### [Stored entries]
* start *

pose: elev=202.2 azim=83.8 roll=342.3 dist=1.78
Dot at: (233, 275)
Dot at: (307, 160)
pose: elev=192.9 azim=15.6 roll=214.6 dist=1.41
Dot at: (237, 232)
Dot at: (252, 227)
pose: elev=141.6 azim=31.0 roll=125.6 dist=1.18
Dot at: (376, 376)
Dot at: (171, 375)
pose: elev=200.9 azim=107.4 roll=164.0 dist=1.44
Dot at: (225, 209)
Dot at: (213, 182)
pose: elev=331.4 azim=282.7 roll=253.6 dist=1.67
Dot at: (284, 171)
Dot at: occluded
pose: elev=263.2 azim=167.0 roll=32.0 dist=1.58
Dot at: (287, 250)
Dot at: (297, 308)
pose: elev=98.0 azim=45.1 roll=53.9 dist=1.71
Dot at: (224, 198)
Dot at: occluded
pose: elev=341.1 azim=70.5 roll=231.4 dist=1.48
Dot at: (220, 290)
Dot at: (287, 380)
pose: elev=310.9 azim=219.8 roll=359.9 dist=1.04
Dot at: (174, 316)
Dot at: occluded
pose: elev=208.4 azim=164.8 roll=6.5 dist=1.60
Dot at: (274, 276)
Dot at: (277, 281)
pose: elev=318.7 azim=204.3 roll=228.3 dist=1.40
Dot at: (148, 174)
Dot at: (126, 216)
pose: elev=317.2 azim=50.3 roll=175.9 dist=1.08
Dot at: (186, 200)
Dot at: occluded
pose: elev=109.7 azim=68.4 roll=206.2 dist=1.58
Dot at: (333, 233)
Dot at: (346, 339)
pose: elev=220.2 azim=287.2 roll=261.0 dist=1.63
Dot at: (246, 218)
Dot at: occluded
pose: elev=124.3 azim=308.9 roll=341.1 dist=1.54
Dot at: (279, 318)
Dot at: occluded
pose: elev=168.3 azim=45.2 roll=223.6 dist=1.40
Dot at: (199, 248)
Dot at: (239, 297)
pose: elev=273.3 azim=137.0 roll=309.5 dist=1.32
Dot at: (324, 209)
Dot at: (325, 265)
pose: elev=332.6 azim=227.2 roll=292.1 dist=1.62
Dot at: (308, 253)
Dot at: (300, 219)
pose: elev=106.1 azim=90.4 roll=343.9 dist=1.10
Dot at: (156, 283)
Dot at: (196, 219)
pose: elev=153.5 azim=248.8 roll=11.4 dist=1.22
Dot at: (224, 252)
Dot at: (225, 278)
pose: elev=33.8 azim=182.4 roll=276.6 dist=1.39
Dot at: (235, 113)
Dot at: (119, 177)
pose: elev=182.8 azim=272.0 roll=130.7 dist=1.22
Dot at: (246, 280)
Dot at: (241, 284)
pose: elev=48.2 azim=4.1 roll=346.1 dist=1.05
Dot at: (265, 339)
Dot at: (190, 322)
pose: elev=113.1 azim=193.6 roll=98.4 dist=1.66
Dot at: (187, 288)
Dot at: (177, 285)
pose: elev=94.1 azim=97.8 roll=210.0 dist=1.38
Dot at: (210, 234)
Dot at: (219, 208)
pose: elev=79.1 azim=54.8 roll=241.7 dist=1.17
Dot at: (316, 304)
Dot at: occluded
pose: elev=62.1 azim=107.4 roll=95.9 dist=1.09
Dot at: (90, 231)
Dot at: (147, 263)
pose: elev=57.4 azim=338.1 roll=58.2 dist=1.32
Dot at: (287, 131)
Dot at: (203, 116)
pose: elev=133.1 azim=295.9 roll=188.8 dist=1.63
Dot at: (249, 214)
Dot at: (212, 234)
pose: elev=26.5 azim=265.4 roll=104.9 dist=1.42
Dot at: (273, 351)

* end *

### [Requirements]
Copy all of the rows above line for line, changing nothing.

### [Task answer]
pose: elev=202.2 azim=83.8 roll=342.3 dist=1.78
Dot at: (233, 275)
Dot at: (307, 160)
pose: elev=192.9 azim=15.6 roll=214.6 dist=1.41
Dot at: (237, 232)
Dot at: (252, 227)
pose: elev=141.6 azim=31.0 roll=125.6 dist=1.18
Dot at: (376, 376)
Dot at: (171, 375)
pose: elev=200.9 azim=107.4 roll=164.0 dist=1.44
Dot at: (225, 209)
Dot at: (213, 182)
pose: elev=331.4 azim=282.7 roll=253.6 dist=1.67
Dot at: (284, 171)
Dot at: occluded
pose: elev=263.2 azim=167.0 roll=32.0 dist=1.58
Dot at: (287, 250)
Dot at: (297, 308)
pose: elev=98.0 azim=45.1 roll=53.9 dist=1.71
Dot at: (224, 198)
Dot at: occluded
pose: elev=341.1 azim=70.5 roll=231.4 dist=1.48
Dot at: (220, 290)
Dot at: (287, 380)
pose: elev=310.9 azim=219.8 roll=359.9 dist=1.04
Dot at: (174, 316)
Dot at: occluded
pose: elev=208.4 azim=164.8 roll=6.5 dist=1.60
Dot at: (274, 276)
Dot at: (277, 281)
pose: elev=318.7 azim=204.3 roll=228.3 dist=1.40
Dot at: (148, 174)
Dot at: (126, 216)
pose: elev=317.2 azim=50.3 roll=175.9 dist=1.08
Dot at: (186, 200)
Dot at: occluded
pose: elev=109.7 azim=68.4 roll=206.2 dist=1.58
Dot at: (333, 233)
Dot at: (346, 339)
pose: elev=220.2 azim=287.2 roll=261.0 dist=1.63
Dot at: (246, 218)
Dot at: occluded
pose: elev=124.3 azim=308.9 roll=341.1 dist=1.54
Dot at: (279, 318)
Dot at: occluded
pose: elev=168.3 azim=45.2 roll=223.6 dist=1.40
Dot at: (199, 248)
Dot at: (239, 297)
pose: elev=273.3 azim=137.0 roll=309.5 dist=1.32
Dot at: (324, 209)
Dot at: (325, 265)
pose: elev=332.6 azim=227.2 roll=292.1 dist=1.62
Dot at: (308, 253)
Dot at: (300, 219)
pose: elev=106.1 azim=90.4 roll=343.9 dist=1.10
Dot at: (156, 283)
Dot at: (196, 219)
pose: elev=153.5 azim=248.8 roll=11.4 dist=1.22
Dot at: (224, 252)
Dot at: (225, 278)
pose: elev=33.8 azim=182.4 roll=276.6 dist=1.39
Dot at: (235, 113)
Dot at: (119, 177)
pose: elev=182.8 azim=272.0 roll=130.7 dist=1.22
Dot at: (246, 280)
Dot at: (241, 284)
pose: elev=48.2 azim=4.1 roll=346.1 dist=1.05
Dot at: (265, 339)
Dot at: (190, 322)
pose: elev=113.1 azim=193.6 roll=98.4 dist=1.66
Dot at: (187, 288)
Dot at: (177, 285)
pose: elev=94.1 azim=97.8 roll=210.0 dist=1.38
Dot at: (210, 234)
Dot at: (219, 208)
pose: elev=79.1 azim=54.8 roll=241.7 dist=1.17
Dot at: (316, 304)
Dot at: occluded
pose: elev=62.1 azim=107.4 roll=95.9 dist=1.09
Dot at: (90, 231)
Dot at: (147, 263)
pose: elev=57.4 azim=338.1 roll=58.2 dist=1.32
Dot at: (287, 131)
Dot at: (203, 116)
pose: elev=133.1 azim=295.9 roll=188.8 dist=1.63
Dot at: (249, 214)
Dot at: (212, 234)
pose: elev=26.5 azim=265.4 roll=104.9 dist=1.42
Dot at: (273, 351)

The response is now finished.